Goalkeepers Hope Solo (first half) and Nicole Barnhart (second) combined for the shutout and made a total of three saves. Solo is a former Washington Huskies standout from Richland.
Oracle is docked 2 points
Hours after being hit with the harshest penalties in the 162-year history of the America’s Cup, skipper Jimmy Spithill defiantly declared defending champion Oracle Team USA to be an underdog that “will come out fighting” against Emirates Team New Zealand starting Saturday on San Francisco Bay.
“I’m expecting the fight of my life,” Spithill, a 34-year-old Australian, said.
Oracle Team USA was docked two points in the America’s Cup match and Dirk de Ridder, a key crewman who had trimmed the massive wing sail on the team’s high-performance, 72-foot catamaran, was banished from the regatta by an international jury. The syndicate also was fined $250,000.

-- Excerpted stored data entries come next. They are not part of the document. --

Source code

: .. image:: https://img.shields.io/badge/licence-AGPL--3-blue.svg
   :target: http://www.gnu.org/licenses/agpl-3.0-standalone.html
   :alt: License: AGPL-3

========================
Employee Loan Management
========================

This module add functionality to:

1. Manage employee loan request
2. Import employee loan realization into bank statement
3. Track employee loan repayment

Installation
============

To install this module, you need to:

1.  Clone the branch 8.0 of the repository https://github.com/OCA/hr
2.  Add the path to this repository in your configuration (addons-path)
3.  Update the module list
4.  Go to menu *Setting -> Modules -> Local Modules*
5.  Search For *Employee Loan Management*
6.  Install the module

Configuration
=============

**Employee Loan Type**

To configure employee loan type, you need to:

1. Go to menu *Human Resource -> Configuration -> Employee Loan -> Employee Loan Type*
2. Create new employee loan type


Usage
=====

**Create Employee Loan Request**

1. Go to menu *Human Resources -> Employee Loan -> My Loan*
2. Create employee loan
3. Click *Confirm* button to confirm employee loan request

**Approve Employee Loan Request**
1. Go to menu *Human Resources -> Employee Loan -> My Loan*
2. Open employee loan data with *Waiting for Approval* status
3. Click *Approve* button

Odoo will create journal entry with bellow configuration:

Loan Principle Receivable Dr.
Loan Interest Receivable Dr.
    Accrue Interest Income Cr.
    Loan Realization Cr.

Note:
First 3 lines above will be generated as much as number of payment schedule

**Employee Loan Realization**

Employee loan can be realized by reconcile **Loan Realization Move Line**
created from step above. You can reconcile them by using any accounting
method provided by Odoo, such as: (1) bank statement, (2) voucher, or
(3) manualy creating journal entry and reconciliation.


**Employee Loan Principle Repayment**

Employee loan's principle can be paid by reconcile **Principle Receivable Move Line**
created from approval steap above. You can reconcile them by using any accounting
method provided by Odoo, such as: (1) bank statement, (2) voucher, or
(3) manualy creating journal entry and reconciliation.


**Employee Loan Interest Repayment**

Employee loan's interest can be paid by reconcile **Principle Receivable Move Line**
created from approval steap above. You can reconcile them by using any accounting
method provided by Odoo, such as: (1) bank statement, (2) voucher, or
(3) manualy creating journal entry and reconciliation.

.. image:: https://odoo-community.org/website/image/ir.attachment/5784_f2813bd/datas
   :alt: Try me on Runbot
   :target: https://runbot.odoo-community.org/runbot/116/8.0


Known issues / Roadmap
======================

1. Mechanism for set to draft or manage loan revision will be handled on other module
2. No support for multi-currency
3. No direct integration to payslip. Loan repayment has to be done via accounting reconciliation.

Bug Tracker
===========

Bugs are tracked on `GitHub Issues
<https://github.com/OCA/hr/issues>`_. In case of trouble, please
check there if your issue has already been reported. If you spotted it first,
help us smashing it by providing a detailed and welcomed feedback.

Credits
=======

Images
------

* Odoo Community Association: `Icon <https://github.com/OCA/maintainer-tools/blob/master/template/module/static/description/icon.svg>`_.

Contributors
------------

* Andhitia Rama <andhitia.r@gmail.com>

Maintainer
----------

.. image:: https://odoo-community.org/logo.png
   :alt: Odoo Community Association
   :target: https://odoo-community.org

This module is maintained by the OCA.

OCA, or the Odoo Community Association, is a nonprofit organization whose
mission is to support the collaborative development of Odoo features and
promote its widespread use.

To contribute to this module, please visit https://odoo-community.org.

Oracle essentially starts the match at minus-2, meaning it must win 11 races to retain the oldest trophy in international sports. Team New Zealand must still win nine races to claim the silver trophy.
Stewart plans Feb. return
An upbeat Tony Stewart won his first race since suffering a broken right leg in a sprint-car accident when he beat an employee around the office at Stewart-Haas Racing in his wheelchair.
His injury? The three-time NASCAR champion called it “a small bump in the road” and expects to be back in a race car in time to drive in the Feb. 23 Daytona 500 in Daytona Beach, Fla.
Stewart, 42, was injured Aug. 5 in Iowa.
“I’ve watched Oprah for four weeks,” he said. “I’m absolutely tired of watching TV.”
Stewart has tried not to look at the extent of his injuries when he goes in for treatment but can’t resist. He invariably does, he said, “and then I spend the rest of the time with a wet cloth on my forehead, trying to regain consciousness.”
Kahne will be part of Chase
Kasey Kahne of Enumclaw has secured at least a wild-card spot in the 12-driver, 10-race NASCAR Chase for the Sprint Cup Championship.
The Chase field will be set after Saturday night’s Federated Auto Parts 400 in Richmond, Va.
Jimmie Johnson, Clint Bowyer, Kevin Harvick, Carl Edwards, Kyle Busch and Matt Kenseth also have qualified for the Chase. Ten drivers have a chance to earn one of the five other spots.
Greg Biffle of Vancouver, Wash., is ninth in points. According to NASCAR officials, no matter what any other driver does, Biffle can guarantee himself a berth in the Chase if he finishes ninth or better Saturday; or places 10th with at least one lap led; or finishes 11th with the most laps led.
•North Carolina junior P.J. Hairston, the basketball team’s leading scorer last season, pleaded guilty to a reduced charge of speeding and an unsafe-movement violation after being cited for reckless driving in July.
Rowan County District Judge Kevin Eddinger accepted Hairston’s plea for driving 75 mph in a 65 mph zone from attorney T. Gregory Jones. Hairston has to pay a $40 fine and court costs.
Hairston was cited for driving 93 mph on Interstate 85 on July 28. The school indefinitely suspended him hours later.
It was the third off-court misstep this offseason for Hairston, who was twice cited in a month while driving a rental car linked to a felon. He was driving a car registered to a friend when cited in July.
• Blue II, the English bulldog mascot who gained national attention during Butler’s run to the NCAA basketball title games in 2010 and 2011, died Saturday of complications from congestive heart failure. He was 9.
Blue II was retired from mascot duties May 20. He has been succeeded by Blue III.